More bluntly than the Brits care to put it, this particular existential threat to democracy consists in the fact that today there's too damn much democracy in our political system.

"Leaders of both parties long ago surrendered any decisive role in choosing nominees," the Economist argues, suggesting that this surrender explains both why Trump has been able to complete a "hostile takeover of the Republican Party" and why Democratic heavyweights are having such public fits trying to "co-ordinate their various power centers in Congress and state governments to provide a clear vote of ... no-confidence in their candidate."

What's more, even if Democratic leaders had decided to start coordinating that effort last year, the completely dominant role of primaries in today's nomination processes gives a crushing advantage to an incumbent with an enormous campaign war chest.

It wasn't always this way. In a 2019 column concerning these historical trends I dubbed Donald Trump's initial 2016 conquest of the GOP — its culmination so vividly on display in Milwaukee last week — "the crowning achievement of more than a century's political reform aimed at dis-empowering loathsome political party 'bosses.'" But I may have been premature.

The "uproar" this summer over Biden's candidacy, as the Economist calls it, may mean the 2024 campaign now represents the total, final eclipse of political party discipline in America, with both the GOP and the Democrats apparently heading to the polls with candidates who in different ways give even many loyal party members the willies.

All this reflects the thinking of a school of contrarian scholars and pundits often called "political realists." In a nutshell political realists think too much reform has deformed our democracy. In earlier columns I've noted that many realists argue our politics were healthier before idealistic American reformers started fixing everything — passing laws and changing party rules over many decades to steadily reduce the power of political professionals.

The basic "realistic" idea is that when the path to nomination and the ballot for candidates at every level was significantly influenced by political bosses, insiders, handlers, hacks and dealmakers (the unflattering labels are many) their proverbial back rooms were filled not only with smoke but with pragmatic, dry-eyed concern for the long-term vote-getting success of their parties. This businesslike focus provided moderating balance to the zealotry of ideologues and the charisma of political superstars. What's more, as the Economist puts it, bosses were "whatever their flaws … particularly astute judges of their fellow politicians."

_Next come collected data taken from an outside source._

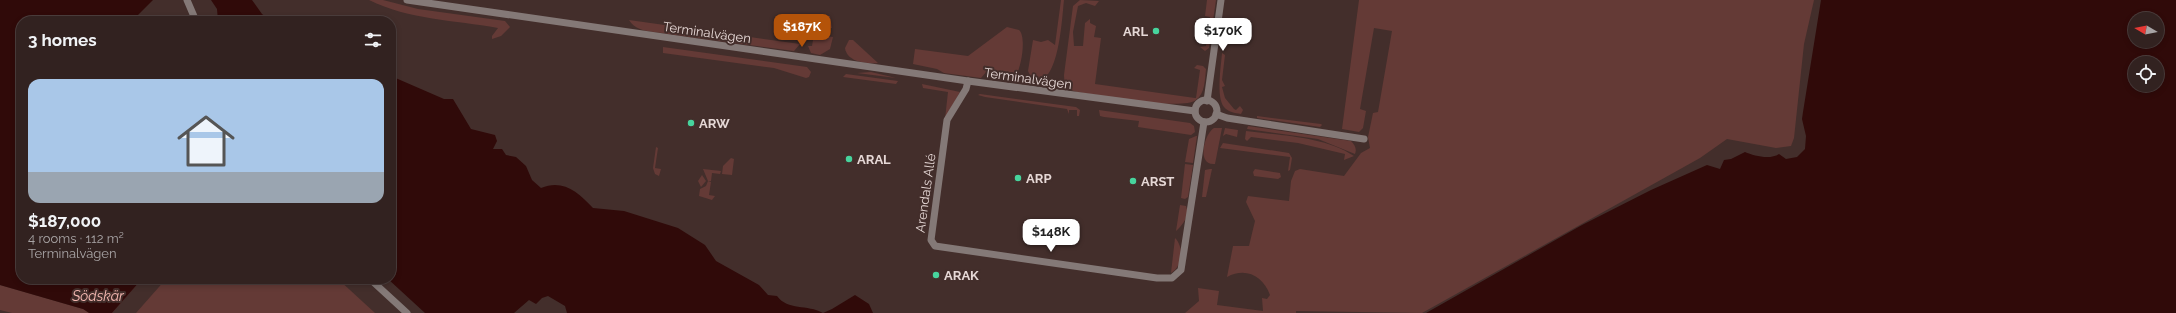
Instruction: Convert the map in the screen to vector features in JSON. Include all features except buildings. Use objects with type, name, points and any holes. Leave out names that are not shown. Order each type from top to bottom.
[{"type":"street","points":[[188,0],[194,16]]},
{"type":"street","name":"Terminalvägen","points":[[407,0],[968,81],[1195,112]]},
{"type":"street","points":[[1207,101],[1221,0]]},
{"type":"street","name":"Arendals Allé","points":[[968,81],[966,89],[948,120],[930,240],[935,246],[1157,278],[1172,278],[1181,270],[1204,122]]},
{"type":"street","points":[[1207,101],[1215,105],[1216,114],[1211,120],[1204,122],[1198,118],[1195,112],[1198,104],[1207,101]]},
{"type":"street","points":[[1216,114],[1227,118],[1364,139]]},
{"type":"street","points":[[375,284],[407,313]]},
{"type":"shaded area","points":[[369,0],[383,0],[418,9],[505,21],[510,27],[501,36],[492,39],[492,36],[498,28],[416,16],[384,7]]},
{"type":"shaded area","points":[[1061,0],[1064,0],[1062,21],[1053,64],[1048,74],[1041,80],[1032,79],[1028,71],[1033,40],[1041,42],[1048,40],[1055,45]]},
{"type":"shaded area","points":[[1080,0],[1099,1],[1095,6],[1086,3],[1078,6],[1073,32],[1074,46],[1083,46],[1085,23],[1090,19],[1090,23],[1096,26],[1094,37],[1101,38],[1095,84],[1196,98],[1200,70],[1194,68],[1197,65],[1203,66],[1206,69],[1204,86],[1199,97],[1196,100],[1187,103],[1158,103],[1077,92],[1069,88],[1066,84],[1064,75],[1073,6]]},
{"type":"shaded area","points":[[1207,0],[1216,0],[1209,48],[1205,51],[1200,47],[1206,46],[1210,17],[1205,16]]},
{"type":"shaded area","points":[[1359,0],[1814,0],[1804,44],[1794,138],[1791,146],[1776,148],[1727,139],[1700,158],[1422,313],[1296,311],[1296,313],[1185,313],[1199,301],[1198,288],[1219,291],[1217,305],[1263,311],[1262,298],[1267,299],[1270,295],[1267,288],[1258,278],[1247,273],[1234,274],[1227,277],[1233,246],[1249,246],[1255,221],[1246,202],[1248,196],[1289,201],[1291,181],[1295,171],[1300,169],[1344,176],[1361,153],[1370,148],[1368,137],[1373,113],[1378,112],[1392,31],[1374,28],[1360,109],[1366,111],[1363,128],[1359,132],[1342,129]]},
{"type":"shaded area","points":[[816,14],[830,16],[832,28],[815,29]]},
{"type":"shaded area","points":[[629,20],[800,44],[794,51],[651,32],[634,26]]},
{"type":"shaded area","points":[[1007,27],[1019,30],[1023,39],[1021,62],[1017,75],[1014,79],[991,78],[987,71],[981,78],[944,73],[937,69],[913,64],[915,49],[968,56]]},
{"type":"shaded area","points":[[814,34],[833,37],[830,49],[820,55],[811,53],[808,46],[812,46]]},
{"type":"shaded area","points":[[849,40],[853,40],[878,63],[858,61],[849,56],[846,53],[845,48]]},
{"type":"shaded area","points":[[663,47],[807,67],[811,72],[809,77],[806,78],[774,68],[663,53]]},
{"type":"shaded area","points":[[1222,53],[1225,55],[1222,80],[1225,86],[1222,87],[1225,98],[1234,109],[1236,110],[1240,106],[1243,110],[1241,114],[1232,112],[1224,107],[1220,96]]},
{"type":"shaded area","points":[[871,72],[896,78],[857,73]]},
{"type":"shaded area","points":[[846,74],[898,81],[896,84],[843,77]]},
{"type":"shaded area","points":[[922,84],[960,92],[945,119],[948,92],[923,88]]},
{"type":"shaded area","points":[[980,94],[1076,107],[1080,110],[1079,116],[1077,116],[1077,110],[1069,110],[1069,114],[1067,109],[978,95]]},
{"type":"shaded area","points":[[1099,110],[1190,123],[1194,126],[1195,132],[1191,135],[1138,127],[1139,121],[1100,116]]},
{"type":"shaded area","points":[[1257,116],[1322,125],[1320,127],[1257,118]]},
{"type":"shaded area","points":[[1248,126],[1351,141],[1354,144],[1356,152],[1355,154],[1318,139],[1247,129]]},
{"type":"shaded area","points":[[1214,128],[1222,128],[1215,164],[1209,163],[1205,160],[1204,155],[1207,136]]},
{"type":"shaded area","points":[[1225,128],[1238,130],[1237,137],[1226,134],[1223,136]]},
{"type":"shaded area","points":[[1246,131],[1302,138],[1329,144],[1354,156],[1344,160],[1345,154],[1298,143],[1251,137],[1247,141],[1245,139]]},
{"type":"shaded area","points":[[1196,136],[1193,163],[1185,162],[1189,139]]},
{"type":"shaded area","points":[[1223,143],[1289,153],[1292,158],[1290,170],[1288,171],[1290,157],[1220,148]]},
{"type":"shaded area","points":[[656,147],[658,148],[655,168],[661,169],[659,176],[655,174],[653,168]]},
{"type":"shaded area","points":[[731,158],[734,159],[732,175],[722,174],[723,166]]},
{"type":"shaded area","points":[[1185,164],[1193,165],[1188,197],[1185,199],[1181,198]]},
{"type":"shaded area","points":[[703,169],[721,171],[720,174],[712,173],[711,181],[708,181]]},
{"type":"shaded area","points":[[1212,169],[1206,197],[1202,197],[1205,170]]},
{"type":"shaded area","points":[[1255,169],[1280,173],[1281,177],[1278,179],[1254,176],[1253,172]]},
{"type":"shaded area","points":[[702,175],[706,181],[701,187],[698,181]]},
{"type":"shaded area","points":[[708,181],[711,182],[709,195],[715,196],[712,200],[699,196],[700,189],[706,186]]},
{"type":"shaded area","points":[[1180,205],[1186,206],[1187,213],[1183,223],[1176,231]]},
{"type":"shaded area","points":[[1175,238],[1180,246],[1181,256],[1178,266],[1171,273]]},
{"type":"shaded area","points":[[132,284],[138,284],[112,313],[12,313],[0,310],[0,285],[83,309]]},
{"type":"shaded area","points":[[162,284],[343,284],[375,313],[136,313]]},
{"type":"water","name":"Södskär","points":[[0,0],[153,0],[137,16],[16,16],[16,284],[138,284],[112,313],[89,313],[83,309],[0,285]]},
{"type":"water","points":[[211,0],[252,0],[265,16],[218,16],[217,9]]},
{"type":"water","points":[[1821,0],[2176,0],[2176,313],[1426,313],[1582,225],[1651,190],[1707,165],[1720,169],[1724,160],[1731,159],[1745,152],[1762,157],[1771,157],[1779,154],[1786,159],[1797,157],[1805,149],[1806,136],[1802,119]]},
{"type":"water","points":[[396,78],[444,99],[453,99],[471,129],[495,135],[497,141],[493,149],[502,149],[506,155],[516,157],[526,166],[532,180],[541,188],[556,185],[563,186],[576,192],[593,208],[624,211],[678,228],[705,245],[716,261],[759,285],[768,295],[777,296],[781,301],[792,306],[817,310],[823,313],[567,313],[565,306],[548,296],[542,298],[536,304],[529,300],[514,313],[425,313],[393,284],[396,284]]},
{"type":"water","points":[[855,295],[869,304],[873,313],[823,313]]},
{"type":"place","name":"ARL","points":[[1156,31]]},
{"type":"place","name":"ARW","points":[[691,123]]},
{"type":"place","name":"ARAL","points":[[849,159]]},
{"type":"place","name":"ARP","points":[[1018,178]]},
{"type":"place","name":"ARST","points":[[1133,181]]},
{"type":"place","name":"ARAK","points":[[936,275]]}]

If party organizations, and especially their moderating tendencies, are to regain any of the ground surrendered to personality politics over the past century it may have to be through ad hoc, seat-of-the-pants efforts like the one Phillips started to nudge Biden out of the race. Biden is president, after all, largely because of a rather similar scramble of party leaders in 2020 to change the course of that cycle's nomination campaign.

Recall that Biden had flopped in early 2020 contests, running fourth in Iowa, fifth in New Hampshire and a distant second in Nevada. The most proudly radical hopeful, democratic socialist Bernie Sanders, was running strong and threatening to stage the kind of divide-and-conquer insurgency Trump had used to seize the GOP nomination in 2016.

But then, abruptly, the Democratic establishment rallied, with South Carolina's Jim Clyburn, Minnesota's own Amy Klobuchar, Pete Buttigieg and others lining up to unite behind Biden, who still was seen as the leading moderate alternative, in a way mainstream Republicans had never coalesced in opposition to Trump.

Can a somewhat similar emergency mustering of prominent Democrats now persuade Biden to make way for a new candidate to oppose Trump's return?

Whatever the answer, and whatever the final outcome of their success or failure, we may be seeing the beginning of a new approach to realistic party politics.